21 July 2005 | Anusha Bradley
The Treasury's decision to axe a plan to replace fuel duty for trucks with a road-pricing scheme is good news for purchasers, according to freight procurement specialists.
The announcement was made this month, and reverses plans that would have equalised tax levels for UK and overseas trucks operating in Britain.
Freight Traders, which buys freight services on behalf of firms including Unilever and Corus, said haulage prices would have risen if the scheme had gone ahead.
Garry Mansell, managing director, said: "In my view, the solution was like taking a sledgehammer to crack a walnut."

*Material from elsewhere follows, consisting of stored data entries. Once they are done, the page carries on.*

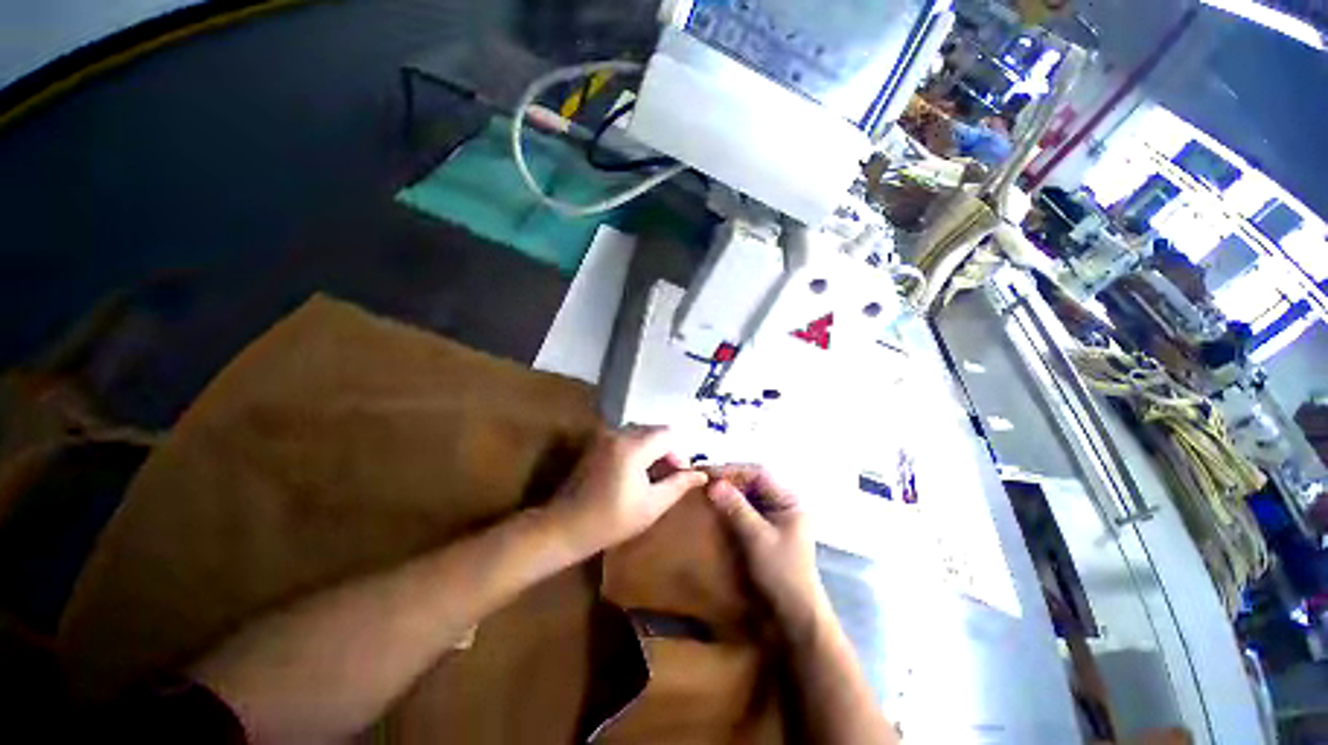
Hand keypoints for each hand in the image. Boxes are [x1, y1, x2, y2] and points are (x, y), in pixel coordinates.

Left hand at [550, 427, 707, 556]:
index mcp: (632, 447)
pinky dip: (639, 449)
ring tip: (657, 475)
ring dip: (654, 449)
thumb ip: (678, 484)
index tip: (681, 474)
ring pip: (641, 433)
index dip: (680, 452)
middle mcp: (618, 433)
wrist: (565, 527)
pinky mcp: (597, 443)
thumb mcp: (652, 505)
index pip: (668, 434)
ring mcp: (605, 436)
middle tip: (672, 475)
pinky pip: (627, 437)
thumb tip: (701, 474)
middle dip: (668, 449)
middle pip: (654, 430)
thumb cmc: (611, 521)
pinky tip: (639, 471)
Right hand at [705, 465, 829, 637]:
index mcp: (789, 500)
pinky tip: (716, 506)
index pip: (758, 473)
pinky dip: (731, 504)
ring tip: (706, 489)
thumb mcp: (757, 538)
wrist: (794, 615)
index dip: (733, 470)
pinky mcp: (766, 528)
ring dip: (728, 491)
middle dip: (729, 479)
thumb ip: (736, 508)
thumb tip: (713, 483)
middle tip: (704, 479)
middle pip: (753, 481)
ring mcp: (774, 515)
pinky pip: (746, 508)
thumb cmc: (781, 573)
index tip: (709, 473)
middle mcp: (783, 503)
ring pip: (748, 494)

He said instead of using costly technology, drivers should self-declare the miles they drive.
Geoff Roberts, director at procurement consultancy ADR International, which has several freight operators and freight-buying clients, said: "This is good news for buyers because they will not now be under pressure to accept this stealth tax." He added many haulage operators were looking at ways to pass the extra tax onto customers as a fuel surcharge.
"With all other increases such as fuel and labour, this is one less element to worry about."
The pilot scheme, involving 440,000 lorries, was set to begin in 2008.
Testing of potential tracking and charging technology was completed last month and a shortlist of suppliers had been finalised for three major deals.
The Treasury dismissed reports it rejected the scheme because of estimates that it could cost up to £2 billion to introduce.
A spokesman said the government wanted a "single, comprehensive cost-effective system, rather than two reasonably compatible systems [one for lorries, and one for other vehicles]".
It is now expected to be part of a national road-pricing scheme scheduled to start in 2015.
Both the Treasury and potential suppliers insisted efforts had not been wasted because the technology could be applied to the national scheme.